_TASK DIRECTIONS_
Return each line of the records below without changing anything. Include every record.

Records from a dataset
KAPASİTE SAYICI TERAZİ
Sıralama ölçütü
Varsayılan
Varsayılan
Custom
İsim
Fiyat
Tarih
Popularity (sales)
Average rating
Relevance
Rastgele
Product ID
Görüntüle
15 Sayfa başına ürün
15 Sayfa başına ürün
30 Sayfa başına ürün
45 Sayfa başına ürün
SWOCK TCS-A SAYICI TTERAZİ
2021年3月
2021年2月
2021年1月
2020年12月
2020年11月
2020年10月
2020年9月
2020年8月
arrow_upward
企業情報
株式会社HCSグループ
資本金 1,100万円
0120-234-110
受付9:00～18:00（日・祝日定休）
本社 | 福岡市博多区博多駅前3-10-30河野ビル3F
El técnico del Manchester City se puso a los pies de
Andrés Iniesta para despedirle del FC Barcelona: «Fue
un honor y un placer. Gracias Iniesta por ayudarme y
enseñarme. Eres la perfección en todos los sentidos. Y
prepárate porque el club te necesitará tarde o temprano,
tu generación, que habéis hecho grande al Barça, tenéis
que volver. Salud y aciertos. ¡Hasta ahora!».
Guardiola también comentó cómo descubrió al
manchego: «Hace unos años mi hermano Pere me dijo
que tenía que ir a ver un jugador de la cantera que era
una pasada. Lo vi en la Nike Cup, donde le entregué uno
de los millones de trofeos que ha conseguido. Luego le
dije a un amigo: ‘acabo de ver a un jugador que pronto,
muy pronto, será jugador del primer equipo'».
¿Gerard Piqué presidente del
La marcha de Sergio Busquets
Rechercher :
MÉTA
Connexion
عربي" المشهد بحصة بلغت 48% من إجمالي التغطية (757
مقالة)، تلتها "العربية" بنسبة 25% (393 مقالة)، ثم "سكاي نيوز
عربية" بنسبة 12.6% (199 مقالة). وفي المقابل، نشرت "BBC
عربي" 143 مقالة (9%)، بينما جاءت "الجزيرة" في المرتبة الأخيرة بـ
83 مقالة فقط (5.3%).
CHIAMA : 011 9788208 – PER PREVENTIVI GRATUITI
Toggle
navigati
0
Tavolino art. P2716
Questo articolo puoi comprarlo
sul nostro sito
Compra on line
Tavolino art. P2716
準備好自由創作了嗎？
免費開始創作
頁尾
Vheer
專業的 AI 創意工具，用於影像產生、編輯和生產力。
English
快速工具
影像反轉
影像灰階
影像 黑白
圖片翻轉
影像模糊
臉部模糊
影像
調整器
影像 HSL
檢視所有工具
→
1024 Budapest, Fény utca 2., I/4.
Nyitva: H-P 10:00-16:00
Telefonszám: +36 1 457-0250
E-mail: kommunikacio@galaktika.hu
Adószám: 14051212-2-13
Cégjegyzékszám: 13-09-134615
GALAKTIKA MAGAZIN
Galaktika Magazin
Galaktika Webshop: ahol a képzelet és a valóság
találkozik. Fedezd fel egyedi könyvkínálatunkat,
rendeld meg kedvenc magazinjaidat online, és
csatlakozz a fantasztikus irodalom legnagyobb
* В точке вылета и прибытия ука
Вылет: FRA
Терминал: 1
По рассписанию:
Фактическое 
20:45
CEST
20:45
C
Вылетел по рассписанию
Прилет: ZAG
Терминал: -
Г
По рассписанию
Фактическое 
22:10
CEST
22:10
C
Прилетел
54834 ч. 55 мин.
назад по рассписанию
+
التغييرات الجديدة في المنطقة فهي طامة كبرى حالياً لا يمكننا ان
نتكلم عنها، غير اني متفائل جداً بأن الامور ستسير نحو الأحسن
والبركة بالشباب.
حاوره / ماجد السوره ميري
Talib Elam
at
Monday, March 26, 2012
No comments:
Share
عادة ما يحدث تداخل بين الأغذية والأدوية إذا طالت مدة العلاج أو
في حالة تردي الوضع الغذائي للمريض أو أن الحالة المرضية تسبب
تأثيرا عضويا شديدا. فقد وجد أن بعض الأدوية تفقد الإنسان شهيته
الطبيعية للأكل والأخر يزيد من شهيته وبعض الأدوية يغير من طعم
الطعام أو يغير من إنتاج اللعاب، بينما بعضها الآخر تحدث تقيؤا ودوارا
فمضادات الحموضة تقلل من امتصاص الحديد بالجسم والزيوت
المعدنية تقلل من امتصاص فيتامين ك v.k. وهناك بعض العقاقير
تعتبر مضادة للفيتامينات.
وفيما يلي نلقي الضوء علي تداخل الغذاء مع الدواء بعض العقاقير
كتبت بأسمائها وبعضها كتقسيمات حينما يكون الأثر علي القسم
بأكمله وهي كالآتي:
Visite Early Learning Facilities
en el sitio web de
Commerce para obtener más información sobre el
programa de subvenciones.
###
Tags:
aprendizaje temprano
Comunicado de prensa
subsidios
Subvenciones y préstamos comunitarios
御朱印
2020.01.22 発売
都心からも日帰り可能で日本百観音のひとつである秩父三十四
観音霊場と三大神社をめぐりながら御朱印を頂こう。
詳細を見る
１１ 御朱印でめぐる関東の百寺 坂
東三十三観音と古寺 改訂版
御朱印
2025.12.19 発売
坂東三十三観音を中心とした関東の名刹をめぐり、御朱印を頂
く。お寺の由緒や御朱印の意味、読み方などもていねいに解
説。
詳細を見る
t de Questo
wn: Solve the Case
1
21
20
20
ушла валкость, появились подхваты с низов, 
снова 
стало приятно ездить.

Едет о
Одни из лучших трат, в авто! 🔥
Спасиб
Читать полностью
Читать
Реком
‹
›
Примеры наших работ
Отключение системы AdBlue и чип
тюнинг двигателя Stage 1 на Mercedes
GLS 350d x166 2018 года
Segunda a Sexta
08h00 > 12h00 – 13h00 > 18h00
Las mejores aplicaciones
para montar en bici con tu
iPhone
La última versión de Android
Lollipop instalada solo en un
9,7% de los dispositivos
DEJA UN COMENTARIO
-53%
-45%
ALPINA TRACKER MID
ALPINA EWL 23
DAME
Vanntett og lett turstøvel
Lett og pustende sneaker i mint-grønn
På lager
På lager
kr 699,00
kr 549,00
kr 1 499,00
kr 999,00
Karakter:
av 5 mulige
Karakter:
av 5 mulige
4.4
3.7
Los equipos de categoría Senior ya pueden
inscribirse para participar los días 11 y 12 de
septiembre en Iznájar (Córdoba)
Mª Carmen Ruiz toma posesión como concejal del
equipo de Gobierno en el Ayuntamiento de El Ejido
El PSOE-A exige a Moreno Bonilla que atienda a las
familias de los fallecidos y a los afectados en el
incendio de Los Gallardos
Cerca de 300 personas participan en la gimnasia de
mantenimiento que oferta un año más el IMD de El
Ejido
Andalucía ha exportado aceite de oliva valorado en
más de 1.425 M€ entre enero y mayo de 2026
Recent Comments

_RESULT OF THIS TASK_
KAPASİTE SAYICI TERAZİ
Sıralama ölçütü
Varsayılan
Varsayılan
Custom
İsim
Fiyat
Tarih
Popularity (sales)
Average rating
Relevance
Rastgele
Product ID
Görüntüle
15 Sayfa başına ürün
15 Sayfa başına ürün
30 Sayfa başına ürün
45 Sayfa başına ürün
SWOCK TCS-A SAYICI TTERAZİ
2021年3月
2021年2月
2021年1月
2020年12月
2020年11月
2020年10月
2020年9月
2020年8月
arrow_upward
企業情報
株式会社HCSグループ
資本金 1,100万円
0120-234-110
受付9:00～18:00（日・祝日定休）
本社 | 福岡市博多区博多駅前3-10-30河野ビル3F
El técnico del Manchester City se puso a los pies de
Andrés Iniesta para despedirle del FC Barcelona: «Fue
un honor y un placer. Gracias Iniesta por ayudarme y
enseñarme. Eres la perfección en todos los sentidos. Y
prepárate porque el club te necesitará tarde o temprano,
tu generación, que habéis hecho grande al Barça, tenéis
que volver. Salud y aciertos. ¡Hasta ahora!».
Guardiola también comentó cómo descubrió al
manchego: «Hace unos años mi hermano Pere me dijo
que tenía que ir a ver un jugador de la cantera que era
una pasada. Lo vi en la Nike Cup, donde le entregué uno
de los millones de trofeos que ha conseguido. Luego le
dije a un amigo: ‘acabo de ver a un jugador que pronto,
muy pronto, será jugador del primer equipo'».
¿Gerard Piqué presidente del
La marcha de Sergio Busquets
Rechercher :
MÉTA
Connexion
عربي" المشهد بحصة بلغت 48% من إجمالي التغطية (757
مقالة)، تلتها "العربية" بنسبة 25% (393 مقالة)، ثم "سكاي نيوز
عربية" بنسبة 12.6% (199 مقالة). وفي المقابل، نشرت "BBC
عربي" 143 مقالة (9%)، بينما جاءت "الجزيرة" في المرتبة الأخيرة بـ
83 مقالة فقط (5.3%).
CHIAMA : 011 9788208 – PER PREVENTIVI GRATUITI
Toggle
navigati
0
Tavolino art. P2716
Questo articolo puoi comprarlo
sul nostro sito
Compra on line
Tavolino art. P2716
準備好自由創作了嗎？
免費開始創作
頁尾
Vheer
專業的 AI 創意工具，用於影像產生、編輯和生產力。
English
快速工具
影像反轉
影像灰階
影像 黑白
圖片翻轉
影像模糊
臉部模糊
影像
調整器
影像 HSL
檢視所有工具
→
1024 Budapest, Fény utca 2., I/4.
Nyitva: H-P 10:00-16:00
Telefonszám: +36 1 457-0250
E-mail: kommunikacio@galaktika.hu
Adószám: 14051212-2-13
Cégjegyzékszám: 13-09-134615
GALAKTIKA MAGAZIN
Galaktika Magazin
Galaktika Webshop: ahol a képzelet és a valóság
találkozik. Fedezd fel egyedi könyvkínálatunkat,
rendeld meg kedvenc magazinjaidat online, és
csatlakozz a fantasztikus irodalom legnagyobb
* В точке вылета и прибытия ука
Вылет: FRA
Терминал: 1
По рассписанию:
Фактическое 
20:45
CEST
20:45
C
Вылетел по рассписанию
Прилет: ZAG
Терминал: -
Г
По рассписанию
Фактическое 
22:10
CEST
22:10
C
Прилетел
54834 ч. 55 мин.
назад по рассписанию
+
التغييرات الجديدة في المنطقة فهي طامة كبرى حالياً لا يمكننا ان
نتكلم عنها، غير اني متفائل جداً بأن الامور ستسير نحو الأحسن
والبركة بالشباب.
حاوره / ماجد السوره ميري
Talib Elam
at
Monday, March 26, 2012
No comments:
Share
عادة ما يحدث تداخل بين الأغذية والأدوية إذا طالت مدة العلاج أو
في حالة تردي الوضع الغذائي للمريض أو أن الحالة المرضية تسبب
تأثيرا عضويا شديدا. فقد وجد أن بعض الأدوية تفقد الإنسان شهيته
الطبيعية للأكل والأخر يزيد من شهيته وبعض الأدوية يغير من طعم
الطعام أو يغير من إنتاج اللعاب، بينما بعضها الآخر تحدث تقيؤا ودوارا
فمضادات الحموضة تقلل من امتصاص الحديد بالجسم والزيوت
المعدنية تقلل من امتصاص فيتامين ك v.k. وهناك بعض العقاقير
تعتبر مضادة للفيتامينات.
وفيما يلي نلقي الضوء علي تداخل الغذاء مع الدواء بعض العقاقير
كتبت بأسمائها وبعضها كتقسيمات حينما يكون الأثر علي القسم
بأكمله وهي كالآتي:
Visite Early Learning Facilities
en el sitio web de
Commerce para obtener más información sobre el
programa de subvenciones.
###
Tags:
aprendizaje temprano
Comunicado de prensa
subsidios
Subvenciones y préstamos comunitarios
御朱印
2020.01.22 発売
都心からも日帰り可能で日本百観音のひとつである秩父三十四
観音霊場と三大神社をめぐりながら御朱印を頂こう。
詳細を見る
１１ 御朱印でめぐる関東の百寺 坂
東三十三観音と古寺 改訂版
御朱印
2025.12.19 発売
坂東三十三観音を中心とした関東の名刹をめぐり、御朱印を頂
く。お寺の由緒や御朱印の意味、読み方などもていねいに解
説。
詳細を見る
t de Questo
wn: Solve the Case
1
21
20
20
ушла валкость, появились подхваты с низов, 
снова 
стало приятно ездить.

Едет о
Одни из лучших трат, в авто! 🔥
Спасиб
Читать полностью
Читать
Реком
‹
›
Примеры наших работ
Отключение системы AdBlue и чип
тюнинг двигателя Stage 1 на Mercedes
GLS 350d x166 2018 года
Segunda a Sexta
08h00 > 12h00 – 13h00 > 18h00
Las mejores aplicaciones
para montar en bici con tu
iPhone
La última versión de Android
Lollipop instalada solo en un
9,7% de los dispositivos
DEJA UN COMENTARIO
-53%
-45%
ALPINA TRACKER MID
ALPINA EWL 23
DAME
Vanntett og lett turstøvel
Lett og pustende sneaker i mint-grønn
På lager
På lager
kr 699,00
kr 549,00
kr 1 499,00
kr 999,00
Karakter:
av 5 mulige
Karakter:
av 5 mulige
4.4
3.7
Los equipos de categoría Senior ya pueden
inscribirse para participar los días 11 y 12 de
septiembre en Iznájar (Córdoba)
Mª Carmen Ruiz toma posesión como concejal del
equipo de Gobierno en el Ayuntamiento de El Ejido
El PSOE-A exige a Moreno Bonilla que atienda a las
familias de los fallecidos y a los afectados en el
incendio de Los Gallardos
Cerca de 300 personas participan en la gimnasia de
mantenimiento que oferta un año más el IMD de El
Ejido
Andalucía ha exportado aceite de oliva valorado en
más de 1.425 M€ entre enero y mayo de 2026
Recent Comments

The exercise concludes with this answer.